MotoGP 2012

— 04.12.2012

Stoner: Lob für Honda, Kritik für Ducati

Casey Stoner vergleicht die Arbeitsweisen bei Ducati und Honda: Bei den Japanern habe man erkannt, dass der Fahrer den Input geben muss

Die MotoGP-Karriere von Casey Stoner war eine überaus erfolgreiche. In 115 Starts in der Königsklasse brachte es der Australier auf nicht weniger als 38 Siege. 23 dieser Triumphe kamen in seinen vier Jahren im Ducati-Werksteam (2007 bis 2010) zustande. In den beiden anschließenden Jahren im Honda-Werksteam brachte es Stoner auf 15 weitere Siege, bevor er nach dem Saisonfinale am 11. November 2012 seinen Helm an den Nagel hängte.

Sowohl bei Ducati (2007) als auch bei Honda (2011) holte Stoner einen WM-Titel. Dennoch erkennt er große Unterschiede, was die Arbeit für die beiden Hersteller betrifft. "Gegen Ende meiner Ducati-Zeit arbeiteten die Ingenieure wesentlich enger mit mir zusammen als zu Beginn. Doch leider stellten uns die Leute in den höheren Etagen nicht die notwendigen Mittel zur Verfügung, um die Dinge weiter voranzutreiben."

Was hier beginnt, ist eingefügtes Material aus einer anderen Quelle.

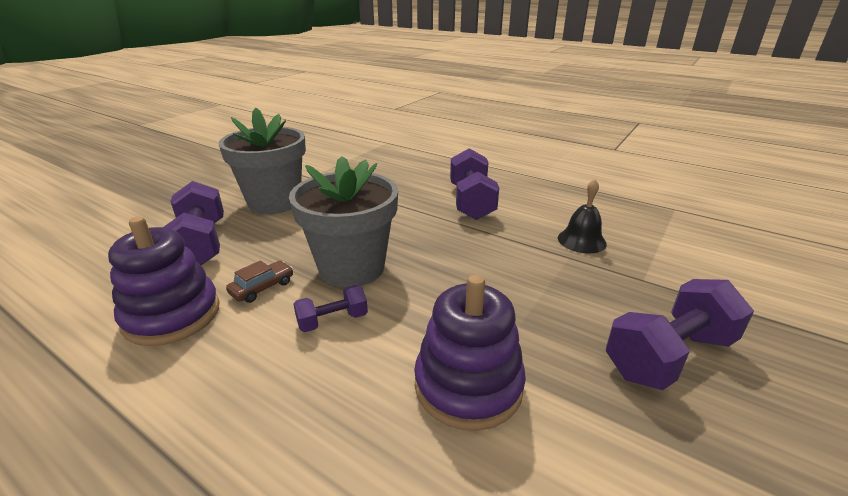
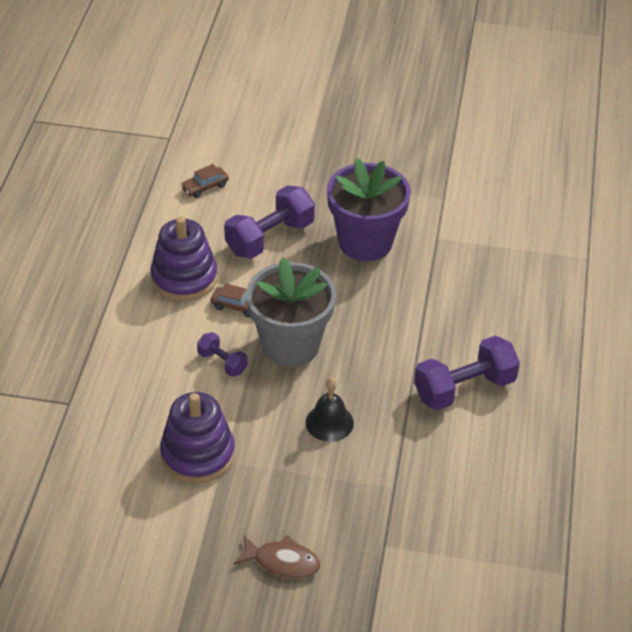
camera: 65 degrees right, 15 degrees up
(70, 264) = (205, 187): none -> brown car
(274, 202) = (365, 242): grey flower pot -> purple flower pot
(581, 240) = (432, 493): black bell -> black bell (329, 422)
(668, 356) = (282, 562): purple dumbbell -> brown fish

Anders als eine ganze Reihe namhafter Piloten nach ihm gelang es Stoner jedoch, die Ducati-Konstruktionen aus der Feder von Filipo Preziosi regelmäßig zu bändigen und zu Rennsiegen zu pilotieren. Sowohl MotoGP-Superstar Valentino Rossi als auch Ex-Weltmeister Nicky Hayden brachten es für den italienischen Hersteller bis dato maximal zu Podestplätzen, nicht aber zu Siegen. Während Rossi nach zwei Jahren die Reißleine zog und zur Saison 2013 zu Yamaha zurückkehrt, wird es Hayden im kommenden Jahr erneut versuchen.

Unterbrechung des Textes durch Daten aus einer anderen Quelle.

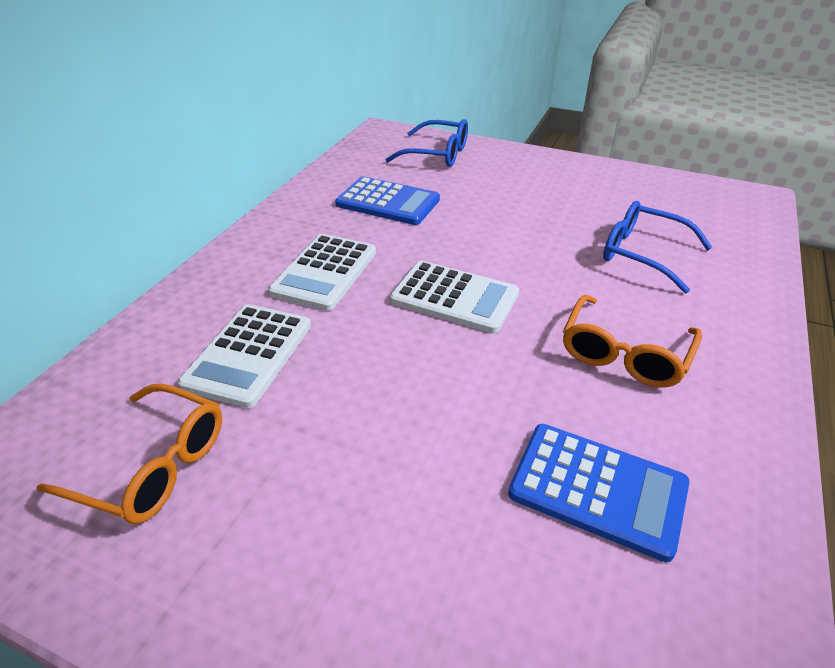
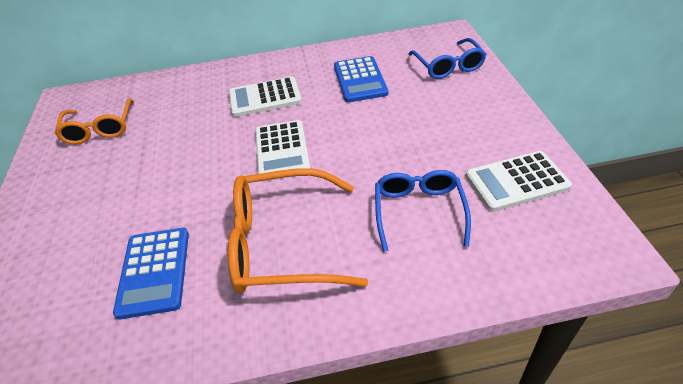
camera: 60 degrees right, 5 degrees up
(249, 354) = (181, 113): white calculator -> white calculator (516, 181)
(624, 354) = (283, 243): orange glasses -> orange glasses, size x1.55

Neben Stoner, der mit seinen 23 Siegen mit Abstand der erfolgreichste Ducati-Pilot der MotoGP-Geschichte ist, schafften es nur Loris Capirossi (sieben Siege) und der aus der Superbike-WM ausgeliehene Gaststarter Troy Bayliss (ein Sieg), mit der Desmosedici die oberste Stufe des Podiums zu erklimmen.

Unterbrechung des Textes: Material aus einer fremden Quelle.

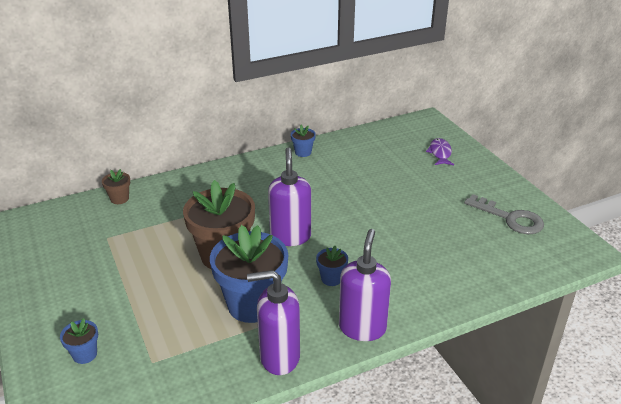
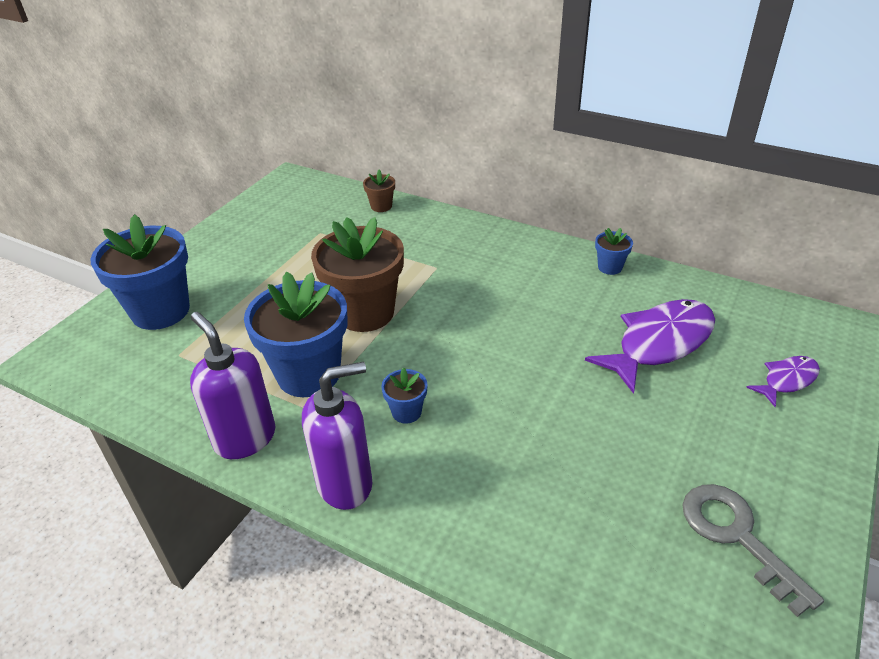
camera: 55 degrees right, 5 degrees up
(85, 354) = (160, 311): blue flower pot -> blue flower pot, size x2.26
(290, 236) = (446, 341): purple soap dispenser -> none
(378, 171) = (659, 344): none -> purple fish
(510, 218) = (736, 536): grey key -> grey key turned 150 degrees clockwise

Während Stoner seiner Ducati-Zeit den Stempel aufdrückte, dieser Ära angesichts der eingangs genannten Aspekte aber keine Träne nachweint, sei die Situation bei Honda von Beginn an eine ganz andere gewesen, wie der Australier betont: "Vom dem Moment an, als ich zum Team stieß, wurde nichts unversucht gelassen. Es wurden ständig neue Teile produziert, um uns nach vorn zu bringen. Die Zusammenarbeit zwischen Team und Fahrer war eine ganz andere."

Bei Honda habe man laut Stoner erkannt, dass "der Fahrer den Input geben muss", um das Motorrad zu verbessern und das Team voranzubringen. Dass er sich nach zwei Jahren dennoch zum Rücktritt entschieden hat, war bekanntlich weniger auf die Stimmung im Team als vielmehr darauf zurückzuführen, dass Stoner die Leidenschaft und der Spaß an der MotoGP-Szene generell abhanden gekommen sind.